Open pudo opened 6 years ago
There's the SetImageBytes API method.
Sorry my ticket was very badly phrased. I saw that method, but the additional arguments it takes would require me to open the image first to inspect its metadata, anyway. Yet I saw that the setImage method internally just stuffs the saved image data into a pix, which seems much simpler. Can this be exposed, rather than the full signature of setImageBytes? Or can I pass stub defaults into setImageBytes, like -1?
So basically you want a method which sets an image directly from a given bytes buffer. PRs are welcome.

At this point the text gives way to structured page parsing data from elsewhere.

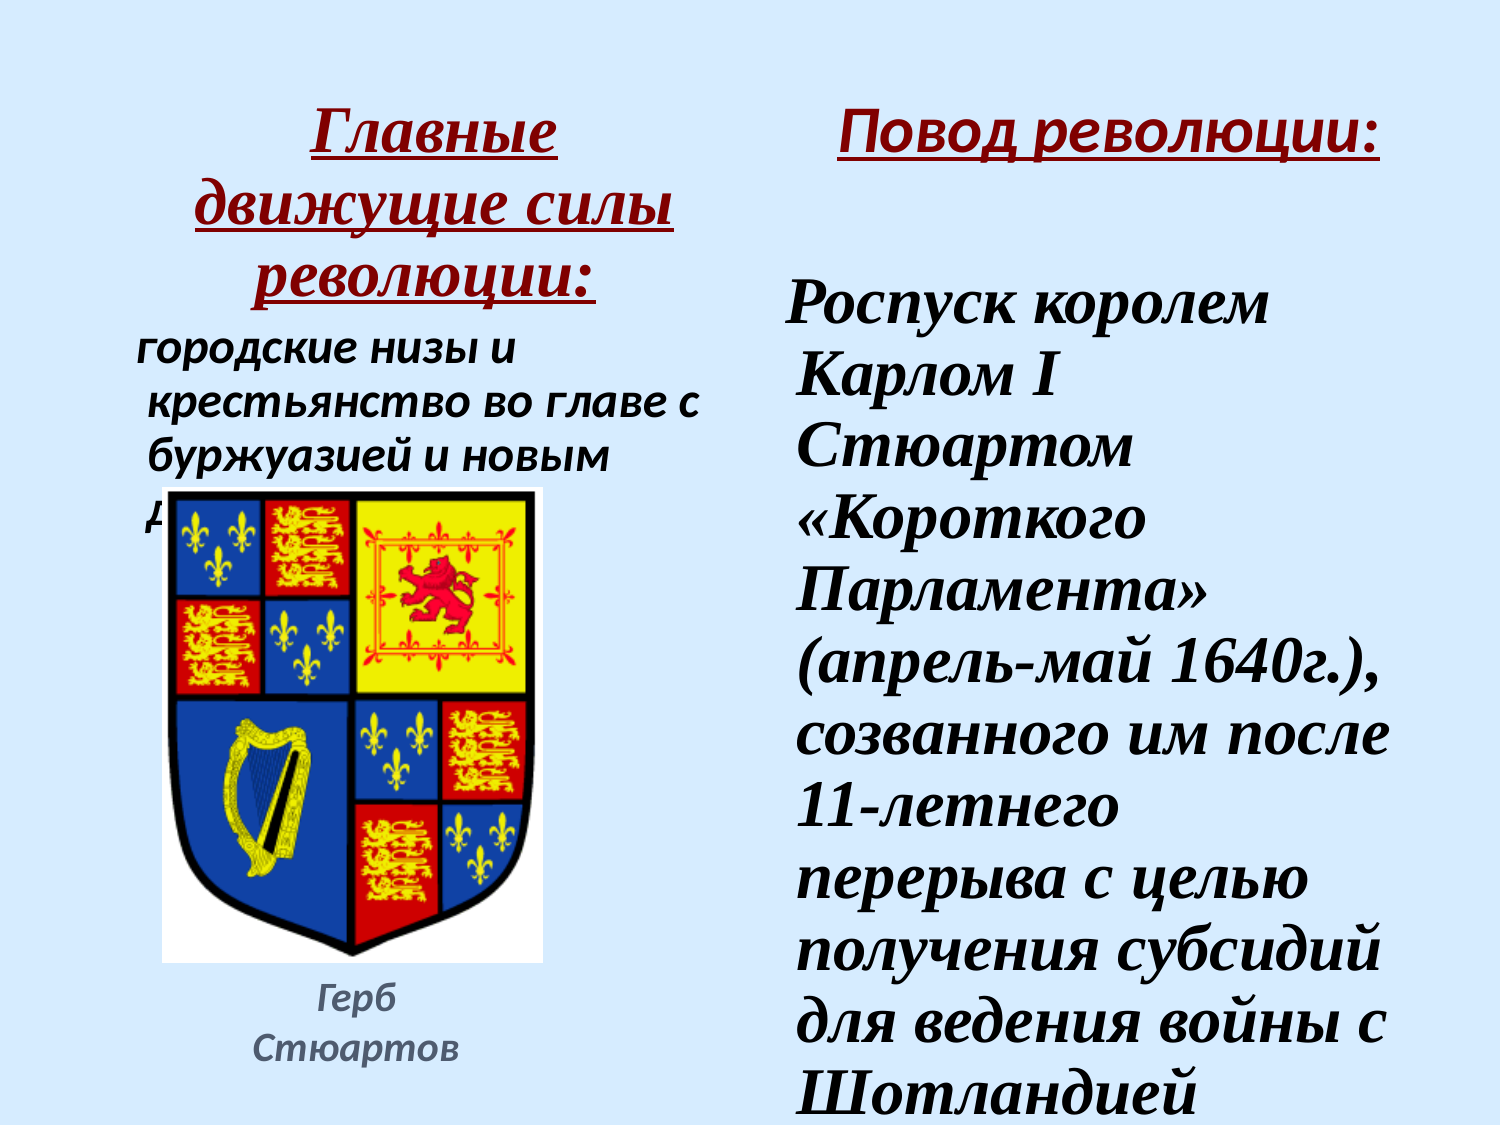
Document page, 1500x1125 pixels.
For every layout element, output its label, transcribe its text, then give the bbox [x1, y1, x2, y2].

text_box Герб Стюартов [225, 971, 488, 1078]
list Главные движущие силы революции: городские низы и крестьянство во главе с буржуазией и новым дворянством [75, 87, 725, 463]
list Повод революции: Роспуск королем Карлом I Стюартом «Короткого Парламента» (апрель-май 1640г.), созванного им после 11-летнего перерыва с целью получения субсидий для ведения войны с Шотландией [725, 87, 1425, 1005]
picture [162, 487, 543, 963]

That cannot work. Tesseract's image datastructure pix
(from Leptonica) needs to know what format the input is in. Either it's a full byte stream of some standard image format (recognizable by its header) – that's the alley SetImage()
/ PIL.Image.save()
/ pixReadMem()
is taking –, or it's a raw byte stream and you pass its format (height, width, depth) explicitly – that's where SetImageBytes()
will take you.
I recommend closing.
I'm interested too. could something like this work?
def SetImageMem(self, buffer):
"""Set image from buffer for Tesserac to recognize.
Args:
buffer (bytes): Buffer.
Raises:
:exc:`RuntimeError`: If for any reason the api failed
to load the given image.
"""
cdef:
bytes raw = _b(buffer)
with nogil:
self._destroy_pix()
self._pix = pixReadMem(raw, len(raw))
if self._pix == NULL:
with gil:
raise RuntimeError('Error reading image')
self._baseapi.SetImage(self._pix)
It seems to me like setImage() basically just calls Pillow's save method and then loads the resulting byte stream into tesseract. Is there a way of loading a bytes object directly into Tesseract, without opening it in Pillow first?